Con il cellulare Marchi ha chiamato i soccorsi segnalando il punto esatto dove si trovava, i Vigili del fuoco e il personale del «118» sono andati a prenderlo, il resto lo hanno fatto al «Guzzardi» di Vittoria, reparto di Ortopedia, che ancora una volta si dimostra centro di eccellenza, soprattutto per i traumi alla colonna vertebrale.

L’equipe del professore Tullio Russo (la d.ssa Cecilia Casamichele, i medici anestesisti Giovanni Arrabito, Luca La China e tutto il personale infermieristico del reparto, di Anestesia e della sala operatoria), hanno rimesso in sesto Salvatore Marchi in brevissimo tempo. Il paziente è giunto in ospedale con una frattura vertebrale da scoppio con danni agli arti inferiori. E’ rimasto sotto i ferri un paio d’ore subendo l’asportazione di schegge di osso dal midollo, con conseguente stabilizzazione delle fratture vertebrali. In parole povere, è stata scongiurata la paralisi permanente agli arti inferiori.

Lo stesso paziente ci tiene a ringraziare i Vigili del fuoco, il 118, la Polizia tutta l’équipe medica «per l’encomiabile e professionale lavoro svolto durante tutta la catena del soccorso il cui risultato positivo ha evitato il trasferimento in altre strutture ospedaliere evitando altri gravi rischi, disagi per i miei familiari e anche un aggravio di costi per il sistema sanitario».

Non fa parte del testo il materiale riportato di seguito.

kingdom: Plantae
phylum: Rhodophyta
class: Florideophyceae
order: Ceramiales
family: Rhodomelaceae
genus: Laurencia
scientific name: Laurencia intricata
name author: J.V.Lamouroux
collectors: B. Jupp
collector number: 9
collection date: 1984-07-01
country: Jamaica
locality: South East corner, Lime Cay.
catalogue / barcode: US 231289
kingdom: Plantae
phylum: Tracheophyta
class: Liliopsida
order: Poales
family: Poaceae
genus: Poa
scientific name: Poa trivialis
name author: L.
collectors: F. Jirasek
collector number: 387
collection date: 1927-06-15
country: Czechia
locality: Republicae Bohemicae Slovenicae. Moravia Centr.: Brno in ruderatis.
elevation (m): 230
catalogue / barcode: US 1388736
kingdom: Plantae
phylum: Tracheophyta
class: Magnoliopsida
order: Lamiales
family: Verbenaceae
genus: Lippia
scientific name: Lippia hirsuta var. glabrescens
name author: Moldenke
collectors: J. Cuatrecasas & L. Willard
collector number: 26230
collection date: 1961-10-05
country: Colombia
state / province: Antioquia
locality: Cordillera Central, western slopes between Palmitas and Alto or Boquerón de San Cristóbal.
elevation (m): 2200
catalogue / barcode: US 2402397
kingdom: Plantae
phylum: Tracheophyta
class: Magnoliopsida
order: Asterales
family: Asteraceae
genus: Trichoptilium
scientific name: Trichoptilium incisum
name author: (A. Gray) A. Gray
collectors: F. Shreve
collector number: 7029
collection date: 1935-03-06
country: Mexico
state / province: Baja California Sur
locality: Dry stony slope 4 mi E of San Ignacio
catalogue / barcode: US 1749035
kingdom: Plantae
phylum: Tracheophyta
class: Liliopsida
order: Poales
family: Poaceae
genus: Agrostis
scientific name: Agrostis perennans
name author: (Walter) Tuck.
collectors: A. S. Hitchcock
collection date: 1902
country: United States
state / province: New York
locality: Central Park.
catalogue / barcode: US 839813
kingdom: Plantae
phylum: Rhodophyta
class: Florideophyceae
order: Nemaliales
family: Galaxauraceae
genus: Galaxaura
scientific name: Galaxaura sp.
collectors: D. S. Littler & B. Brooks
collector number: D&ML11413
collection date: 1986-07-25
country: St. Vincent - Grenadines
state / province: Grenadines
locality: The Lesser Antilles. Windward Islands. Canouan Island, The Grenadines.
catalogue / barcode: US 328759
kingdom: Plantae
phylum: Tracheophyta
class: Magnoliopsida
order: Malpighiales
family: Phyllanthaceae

LA CRONACA DEL SALVATAGGIO
La polizia e i vigili del fuoco di Ragusa hanno soccorso un uomo precipitato con il parapendio nelle campagne di Chiaramonte Gulfi. È stato lo stesso parapendista a chiedere aiuto al 113 chiamando dal suo cellulare e informando la sala operativa di essere caduto in una zona di campagna e di essere rimasto incastrato tra gli alberi della pineta.

Giunti sul posto due operatori della Polizia hanno prestato le prime cure al ferito prima di portarlo all´ospedale "Civile" di Ragusa dove è ricoverato per fratture e contusioni alle gambe e alle braccia.